Excerpted data

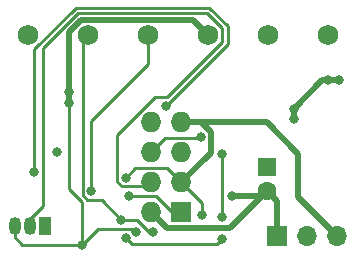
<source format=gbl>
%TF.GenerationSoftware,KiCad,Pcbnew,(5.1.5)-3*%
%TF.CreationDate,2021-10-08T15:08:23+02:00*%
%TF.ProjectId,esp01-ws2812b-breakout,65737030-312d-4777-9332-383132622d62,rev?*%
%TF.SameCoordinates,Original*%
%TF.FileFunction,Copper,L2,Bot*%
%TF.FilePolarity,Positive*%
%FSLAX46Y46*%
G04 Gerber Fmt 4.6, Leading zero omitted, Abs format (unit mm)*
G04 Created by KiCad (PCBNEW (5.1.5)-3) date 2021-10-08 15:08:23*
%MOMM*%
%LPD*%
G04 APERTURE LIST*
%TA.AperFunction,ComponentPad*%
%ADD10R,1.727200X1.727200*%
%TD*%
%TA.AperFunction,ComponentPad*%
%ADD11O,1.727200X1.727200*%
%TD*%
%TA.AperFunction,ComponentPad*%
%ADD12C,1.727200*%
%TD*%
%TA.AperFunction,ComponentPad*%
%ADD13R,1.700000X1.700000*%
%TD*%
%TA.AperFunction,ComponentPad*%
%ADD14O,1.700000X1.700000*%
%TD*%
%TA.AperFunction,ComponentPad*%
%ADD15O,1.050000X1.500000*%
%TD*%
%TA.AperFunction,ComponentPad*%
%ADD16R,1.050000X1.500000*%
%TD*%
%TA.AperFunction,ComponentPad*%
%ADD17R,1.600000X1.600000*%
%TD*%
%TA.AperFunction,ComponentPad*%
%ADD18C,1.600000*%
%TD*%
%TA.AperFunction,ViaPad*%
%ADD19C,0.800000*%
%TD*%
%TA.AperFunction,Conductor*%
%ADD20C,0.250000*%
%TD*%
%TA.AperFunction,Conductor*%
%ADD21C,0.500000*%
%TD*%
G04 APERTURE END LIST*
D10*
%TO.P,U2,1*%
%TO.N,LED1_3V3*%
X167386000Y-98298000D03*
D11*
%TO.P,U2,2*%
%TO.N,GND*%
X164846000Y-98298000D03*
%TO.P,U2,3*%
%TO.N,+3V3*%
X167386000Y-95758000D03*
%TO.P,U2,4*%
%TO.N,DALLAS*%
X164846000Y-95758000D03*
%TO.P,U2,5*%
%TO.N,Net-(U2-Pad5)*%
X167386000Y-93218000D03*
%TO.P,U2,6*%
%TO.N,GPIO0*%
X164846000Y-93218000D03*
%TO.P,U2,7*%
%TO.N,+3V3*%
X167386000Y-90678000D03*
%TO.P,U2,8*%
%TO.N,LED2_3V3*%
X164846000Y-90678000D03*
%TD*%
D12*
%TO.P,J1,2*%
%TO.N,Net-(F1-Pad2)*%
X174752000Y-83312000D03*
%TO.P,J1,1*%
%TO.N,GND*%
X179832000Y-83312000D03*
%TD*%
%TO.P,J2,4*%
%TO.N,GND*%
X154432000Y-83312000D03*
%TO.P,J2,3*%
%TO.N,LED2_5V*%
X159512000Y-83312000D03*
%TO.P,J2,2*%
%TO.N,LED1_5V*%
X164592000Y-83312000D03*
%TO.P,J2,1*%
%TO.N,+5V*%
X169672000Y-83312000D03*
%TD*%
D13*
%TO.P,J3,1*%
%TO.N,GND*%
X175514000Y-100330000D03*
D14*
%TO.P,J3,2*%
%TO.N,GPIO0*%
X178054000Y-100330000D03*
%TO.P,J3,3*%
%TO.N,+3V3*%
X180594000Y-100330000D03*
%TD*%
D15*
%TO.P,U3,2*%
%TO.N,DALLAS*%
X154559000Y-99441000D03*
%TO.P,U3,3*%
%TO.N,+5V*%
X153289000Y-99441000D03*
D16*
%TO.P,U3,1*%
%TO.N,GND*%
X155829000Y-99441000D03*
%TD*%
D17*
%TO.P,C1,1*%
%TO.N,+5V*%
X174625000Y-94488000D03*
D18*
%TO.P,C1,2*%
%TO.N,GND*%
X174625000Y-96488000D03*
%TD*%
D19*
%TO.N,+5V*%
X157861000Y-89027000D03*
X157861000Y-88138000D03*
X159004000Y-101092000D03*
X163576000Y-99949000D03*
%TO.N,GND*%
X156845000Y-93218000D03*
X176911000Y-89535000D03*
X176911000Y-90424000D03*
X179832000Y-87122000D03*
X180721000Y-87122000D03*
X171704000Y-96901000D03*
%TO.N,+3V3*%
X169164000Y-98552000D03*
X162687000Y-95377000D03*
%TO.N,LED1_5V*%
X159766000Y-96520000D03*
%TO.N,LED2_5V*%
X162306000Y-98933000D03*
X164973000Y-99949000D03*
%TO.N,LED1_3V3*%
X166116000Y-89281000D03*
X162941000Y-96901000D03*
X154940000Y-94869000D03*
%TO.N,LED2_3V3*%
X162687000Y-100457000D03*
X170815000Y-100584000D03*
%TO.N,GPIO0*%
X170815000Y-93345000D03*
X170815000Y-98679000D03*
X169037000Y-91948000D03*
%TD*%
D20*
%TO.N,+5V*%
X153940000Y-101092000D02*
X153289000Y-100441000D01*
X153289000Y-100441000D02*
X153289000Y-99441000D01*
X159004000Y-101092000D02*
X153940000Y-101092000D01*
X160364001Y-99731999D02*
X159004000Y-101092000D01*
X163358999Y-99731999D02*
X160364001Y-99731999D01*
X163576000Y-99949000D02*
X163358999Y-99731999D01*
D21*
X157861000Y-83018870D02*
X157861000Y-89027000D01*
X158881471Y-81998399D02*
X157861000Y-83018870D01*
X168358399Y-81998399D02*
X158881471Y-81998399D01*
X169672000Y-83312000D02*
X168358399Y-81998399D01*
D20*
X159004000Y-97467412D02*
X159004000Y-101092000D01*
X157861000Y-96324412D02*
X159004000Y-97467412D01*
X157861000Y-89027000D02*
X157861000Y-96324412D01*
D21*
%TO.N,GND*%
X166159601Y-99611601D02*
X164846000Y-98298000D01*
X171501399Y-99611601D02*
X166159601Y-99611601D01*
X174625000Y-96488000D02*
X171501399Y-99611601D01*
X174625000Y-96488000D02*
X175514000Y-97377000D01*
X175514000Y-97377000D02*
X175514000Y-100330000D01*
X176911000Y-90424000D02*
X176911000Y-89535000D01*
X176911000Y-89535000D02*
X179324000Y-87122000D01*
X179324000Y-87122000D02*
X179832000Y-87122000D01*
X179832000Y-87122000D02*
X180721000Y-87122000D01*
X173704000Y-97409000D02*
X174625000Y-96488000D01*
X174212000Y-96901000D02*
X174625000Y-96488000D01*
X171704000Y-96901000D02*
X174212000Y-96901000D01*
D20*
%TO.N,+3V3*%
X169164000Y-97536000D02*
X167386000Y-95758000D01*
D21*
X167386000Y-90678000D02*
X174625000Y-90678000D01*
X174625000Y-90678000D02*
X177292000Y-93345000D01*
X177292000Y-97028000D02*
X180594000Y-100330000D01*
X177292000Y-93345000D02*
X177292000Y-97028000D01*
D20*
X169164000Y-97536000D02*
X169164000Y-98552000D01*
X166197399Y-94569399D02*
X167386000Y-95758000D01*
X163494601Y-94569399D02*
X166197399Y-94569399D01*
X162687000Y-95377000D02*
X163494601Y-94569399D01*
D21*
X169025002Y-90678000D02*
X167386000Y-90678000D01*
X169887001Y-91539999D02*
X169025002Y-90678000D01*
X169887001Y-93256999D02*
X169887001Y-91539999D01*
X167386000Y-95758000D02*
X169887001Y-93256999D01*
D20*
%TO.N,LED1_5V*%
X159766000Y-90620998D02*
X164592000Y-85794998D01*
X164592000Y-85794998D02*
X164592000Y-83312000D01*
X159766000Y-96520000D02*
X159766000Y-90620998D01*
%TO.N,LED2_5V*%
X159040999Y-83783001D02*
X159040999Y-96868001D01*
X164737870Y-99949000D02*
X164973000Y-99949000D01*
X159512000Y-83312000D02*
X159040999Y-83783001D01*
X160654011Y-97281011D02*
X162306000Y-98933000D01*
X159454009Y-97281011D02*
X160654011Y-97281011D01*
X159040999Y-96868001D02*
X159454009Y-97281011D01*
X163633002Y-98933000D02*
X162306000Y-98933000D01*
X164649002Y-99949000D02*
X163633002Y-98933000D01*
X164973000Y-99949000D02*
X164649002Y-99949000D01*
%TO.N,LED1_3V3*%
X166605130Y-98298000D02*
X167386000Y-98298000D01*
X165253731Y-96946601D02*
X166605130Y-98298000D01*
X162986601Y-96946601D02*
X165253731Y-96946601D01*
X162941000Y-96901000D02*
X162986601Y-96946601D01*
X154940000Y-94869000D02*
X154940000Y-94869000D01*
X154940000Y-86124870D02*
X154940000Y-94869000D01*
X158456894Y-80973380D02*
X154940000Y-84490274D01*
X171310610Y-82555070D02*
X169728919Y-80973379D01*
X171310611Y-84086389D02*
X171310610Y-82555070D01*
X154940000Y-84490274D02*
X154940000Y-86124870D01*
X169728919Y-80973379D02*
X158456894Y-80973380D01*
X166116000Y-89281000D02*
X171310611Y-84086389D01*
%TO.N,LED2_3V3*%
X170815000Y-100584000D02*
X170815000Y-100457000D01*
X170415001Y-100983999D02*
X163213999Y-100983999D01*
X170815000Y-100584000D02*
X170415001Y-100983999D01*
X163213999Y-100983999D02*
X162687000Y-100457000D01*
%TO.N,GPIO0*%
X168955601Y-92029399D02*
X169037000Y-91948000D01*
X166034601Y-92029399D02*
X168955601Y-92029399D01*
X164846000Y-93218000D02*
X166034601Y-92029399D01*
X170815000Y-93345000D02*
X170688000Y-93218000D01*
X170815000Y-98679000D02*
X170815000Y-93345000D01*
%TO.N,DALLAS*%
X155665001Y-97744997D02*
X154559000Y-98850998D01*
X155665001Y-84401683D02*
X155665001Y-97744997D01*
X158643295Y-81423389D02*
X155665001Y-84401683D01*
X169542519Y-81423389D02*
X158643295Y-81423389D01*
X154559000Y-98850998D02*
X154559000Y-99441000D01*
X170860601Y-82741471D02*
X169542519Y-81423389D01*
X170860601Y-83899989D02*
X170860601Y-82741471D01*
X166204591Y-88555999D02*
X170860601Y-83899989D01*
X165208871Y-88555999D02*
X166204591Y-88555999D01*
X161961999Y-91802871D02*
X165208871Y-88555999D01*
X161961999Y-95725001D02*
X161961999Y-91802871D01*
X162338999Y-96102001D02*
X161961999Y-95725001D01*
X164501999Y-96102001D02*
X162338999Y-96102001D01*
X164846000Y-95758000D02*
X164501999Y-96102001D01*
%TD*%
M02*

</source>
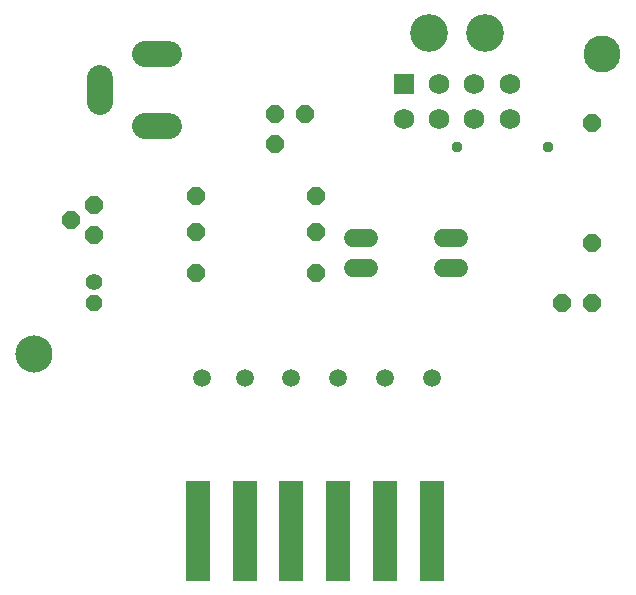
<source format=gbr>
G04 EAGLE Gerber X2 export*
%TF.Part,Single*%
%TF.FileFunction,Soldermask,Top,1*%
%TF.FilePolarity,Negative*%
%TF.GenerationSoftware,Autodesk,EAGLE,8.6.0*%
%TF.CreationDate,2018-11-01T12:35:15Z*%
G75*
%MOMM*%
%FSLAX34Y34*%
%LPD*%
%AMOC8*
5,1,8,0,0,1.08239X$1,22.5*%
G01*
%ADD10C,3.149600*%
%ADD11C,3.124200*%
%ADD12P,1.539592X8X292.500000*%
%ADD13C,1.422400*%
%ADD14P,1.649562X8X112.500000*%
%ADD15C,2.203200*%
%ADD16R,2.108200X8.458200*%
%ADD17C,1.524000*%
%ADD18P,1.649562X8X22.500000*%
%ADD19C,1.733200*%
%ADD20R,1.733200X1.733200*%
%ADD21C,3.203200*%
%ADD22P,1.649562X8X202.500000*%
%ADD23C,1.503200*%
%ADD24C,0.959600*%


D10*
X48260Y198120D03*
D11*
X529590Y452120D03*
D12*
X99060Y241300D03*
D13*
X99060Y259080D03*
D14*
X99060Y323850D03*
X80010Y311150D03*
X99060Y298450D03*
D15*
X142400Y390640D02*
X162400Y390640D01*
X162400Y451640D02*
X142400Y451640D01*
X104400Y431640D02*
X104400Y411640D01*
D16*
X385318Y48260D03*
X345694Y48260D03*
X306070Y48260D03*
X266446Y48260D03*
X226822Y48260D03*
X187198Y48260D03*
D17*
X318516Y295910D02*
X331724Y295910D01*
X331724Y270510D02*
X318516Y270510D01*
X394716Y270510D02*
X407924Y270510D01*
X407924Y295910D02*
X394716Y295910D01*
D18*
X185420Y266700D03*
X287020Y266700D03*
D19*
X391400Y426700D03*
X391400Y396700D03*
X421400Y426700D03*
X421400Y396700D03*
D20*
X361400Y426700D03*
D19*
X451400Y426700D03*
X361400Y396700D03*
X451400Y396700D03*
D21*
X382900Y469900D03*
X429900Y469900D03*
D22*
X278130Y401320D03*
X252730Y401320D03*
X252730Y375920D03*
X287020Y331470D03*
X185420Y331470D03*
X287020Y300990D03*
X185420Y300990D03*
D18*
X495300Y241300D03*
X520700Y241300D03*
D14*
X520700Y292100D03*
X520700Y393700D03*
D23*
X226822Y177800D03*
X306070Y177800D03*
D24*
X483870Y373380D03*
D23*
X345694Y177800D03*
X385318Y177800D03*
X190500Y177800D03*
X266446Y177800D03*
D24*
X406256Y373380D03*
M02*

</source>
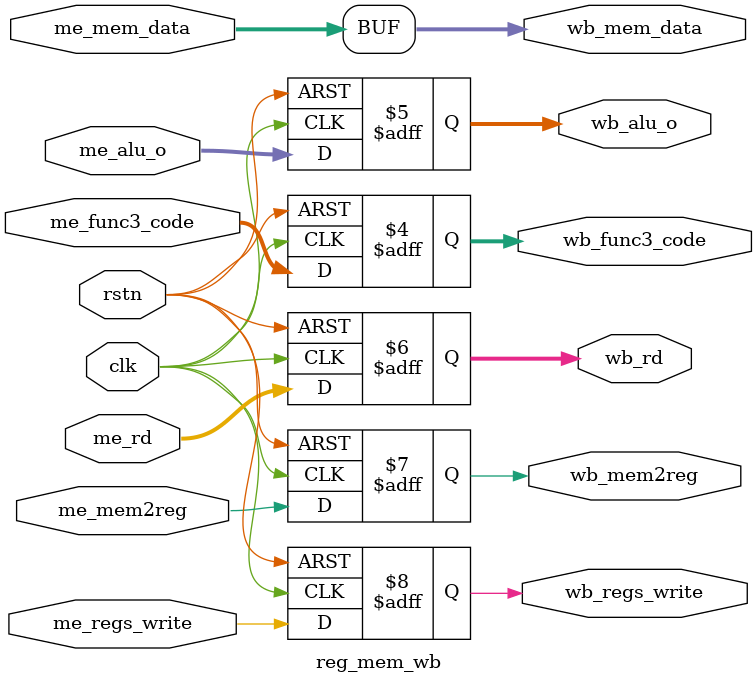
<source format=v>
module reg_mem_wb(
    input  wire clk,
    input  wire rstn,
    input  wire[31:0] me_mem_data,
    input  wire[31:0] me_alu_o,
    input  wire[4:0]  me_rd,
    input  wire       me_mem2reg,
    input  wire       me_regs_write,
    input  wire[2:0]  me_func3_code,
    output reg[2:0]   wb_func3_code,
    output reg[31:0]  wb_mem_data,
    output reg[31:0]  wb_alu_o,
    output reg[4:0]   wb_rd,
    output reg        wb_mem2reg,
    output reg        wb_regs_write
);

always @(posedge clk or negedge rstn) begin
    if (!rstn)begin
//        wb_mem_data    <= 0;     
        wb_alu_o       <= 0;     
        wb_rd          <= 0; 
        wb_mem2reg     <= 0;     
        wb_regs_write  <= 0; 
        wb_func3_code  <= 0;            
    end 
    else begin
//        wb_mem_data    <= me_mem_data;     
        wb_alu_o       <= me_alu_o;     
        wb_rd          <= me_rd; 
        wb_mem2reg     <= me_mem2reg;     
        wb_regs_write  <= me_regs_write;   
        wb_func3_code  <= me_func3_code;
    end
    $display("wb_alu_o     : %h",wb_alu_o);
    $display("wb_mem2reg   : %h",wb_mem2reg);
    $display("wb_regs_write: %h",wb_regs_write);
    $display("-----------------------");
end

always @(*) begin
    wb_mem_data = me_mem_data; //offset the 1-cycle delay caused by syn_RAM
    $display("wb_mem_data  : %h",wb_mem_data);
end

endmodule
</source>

Instruction
Copy each line holding "begin" from the material above.

Finished exercise
always @(posedge clk or negedge rstn) begin
    if (!rstn)begin
    else begin
always @(*) begin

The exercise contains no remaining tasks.